2. Consider selling this home and buying a new(er) one if you think you can pay off the mortgage by the time you retire, without damaging your retirement savings. I’m a big fan of staying put if a home is really working for you and your motivations to move are thin. But the facts that you are trying to resolve your housing situation for the long term and that you have concerns about your neighborhood and about your home’s condition make me believe that you might be a good candidate for selling now, while supply is low in many areas, and moving while you have access to such a great opportunity to finance your next home.

If you do decide to buy a newer home, make sure that you focus on neighborhood and on making sure you have the space and amenities you’ll really want when you retire. Also, do everything you can to avoid biting off more than you can chew. If you can realistically plan out a monthly budget that will allow you to pay your family loan off by the time you retire without impairing your ability to stay out of consumer debt and save and invest for your retirement fund, you should not hesitate to find a better home in a better neighborhood. Work with a financial planner, if you need to.

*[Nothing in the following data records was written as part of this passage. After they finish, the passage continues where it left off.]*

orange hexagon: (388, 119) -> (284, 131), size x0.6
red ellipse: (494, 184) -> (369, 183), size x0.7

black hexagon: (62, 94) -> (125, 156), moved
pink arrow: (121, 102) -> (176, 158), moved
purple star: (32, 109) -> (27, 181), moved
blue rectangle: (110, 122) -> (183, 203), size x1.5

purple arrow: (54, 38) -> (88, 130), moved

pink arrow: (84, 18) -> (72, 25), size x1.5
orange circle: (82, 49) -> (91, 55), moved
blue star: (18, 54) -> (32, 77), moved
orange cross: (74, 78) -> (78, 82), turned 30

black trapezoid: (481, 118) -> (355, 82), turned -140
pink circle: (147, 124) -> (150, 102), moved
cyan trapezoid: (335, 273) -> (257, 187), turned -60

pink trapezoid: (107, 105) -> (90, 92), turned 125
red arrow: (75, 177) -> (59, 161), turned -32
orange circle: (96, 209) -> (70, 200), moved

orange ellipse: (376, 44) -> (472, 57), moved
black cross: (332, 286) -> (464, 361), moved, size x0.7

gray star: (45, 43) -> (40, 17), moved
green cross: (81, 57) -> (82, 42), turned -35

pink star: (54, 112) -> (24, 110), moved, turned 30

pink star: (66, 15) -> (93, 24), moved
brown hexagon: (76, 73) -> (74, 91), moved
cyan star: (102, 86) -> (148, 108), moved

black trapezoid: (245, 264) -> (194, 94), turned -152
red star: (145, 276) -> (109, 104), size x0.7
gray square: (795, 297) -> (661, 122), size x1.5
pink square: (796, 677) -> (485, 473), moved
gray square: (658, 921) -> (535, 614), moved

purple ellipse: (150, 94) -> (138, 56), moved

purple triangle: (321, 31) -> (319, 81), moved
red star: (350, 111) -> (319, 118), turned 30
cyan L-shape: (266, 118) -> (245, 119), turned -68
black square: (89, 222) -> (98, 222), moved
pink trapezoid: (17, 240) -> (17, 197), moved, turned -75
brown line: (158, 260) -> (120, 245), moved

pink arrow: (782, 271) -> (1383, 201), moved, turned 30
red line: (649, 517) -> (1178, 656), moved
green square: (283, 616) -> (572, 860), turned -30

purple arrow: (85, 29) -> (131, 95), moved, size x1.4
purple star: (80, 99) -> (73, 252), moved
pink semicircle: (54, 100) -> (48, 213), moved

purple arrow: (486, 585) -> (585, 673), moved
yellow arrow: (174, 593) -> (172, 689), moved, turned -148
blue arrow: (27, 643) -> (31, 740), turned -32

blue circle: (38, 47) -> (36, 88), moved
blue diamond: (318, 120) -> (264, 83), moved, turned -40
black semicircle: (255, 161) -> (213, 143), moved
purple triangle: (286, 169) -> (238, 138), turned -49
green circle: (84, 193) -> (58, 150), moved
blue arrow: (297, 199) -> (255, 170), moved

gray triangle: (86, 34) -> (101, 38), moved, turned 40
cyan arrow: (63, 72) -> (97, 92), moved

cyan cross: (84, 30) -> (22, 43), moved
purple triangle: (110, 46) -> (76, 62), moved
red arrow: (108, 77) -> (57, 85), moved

3. Take your relative with you to the CPA’s office before you finalize the loan. An interest-free loan might be construed as a gift by the Internal Revenue Service and does not allow you to deduct any mortgage interest on your tax returns. On the other hand, charging interest could create taxable interest on your generous relative’s behalf.

Talk with a tax adviser to put a strategy in place for how to create and document this arrangement in a way that will keep both of you in good standing with the IRS, and will make the most of any possible tax advantages either or both of you could realize.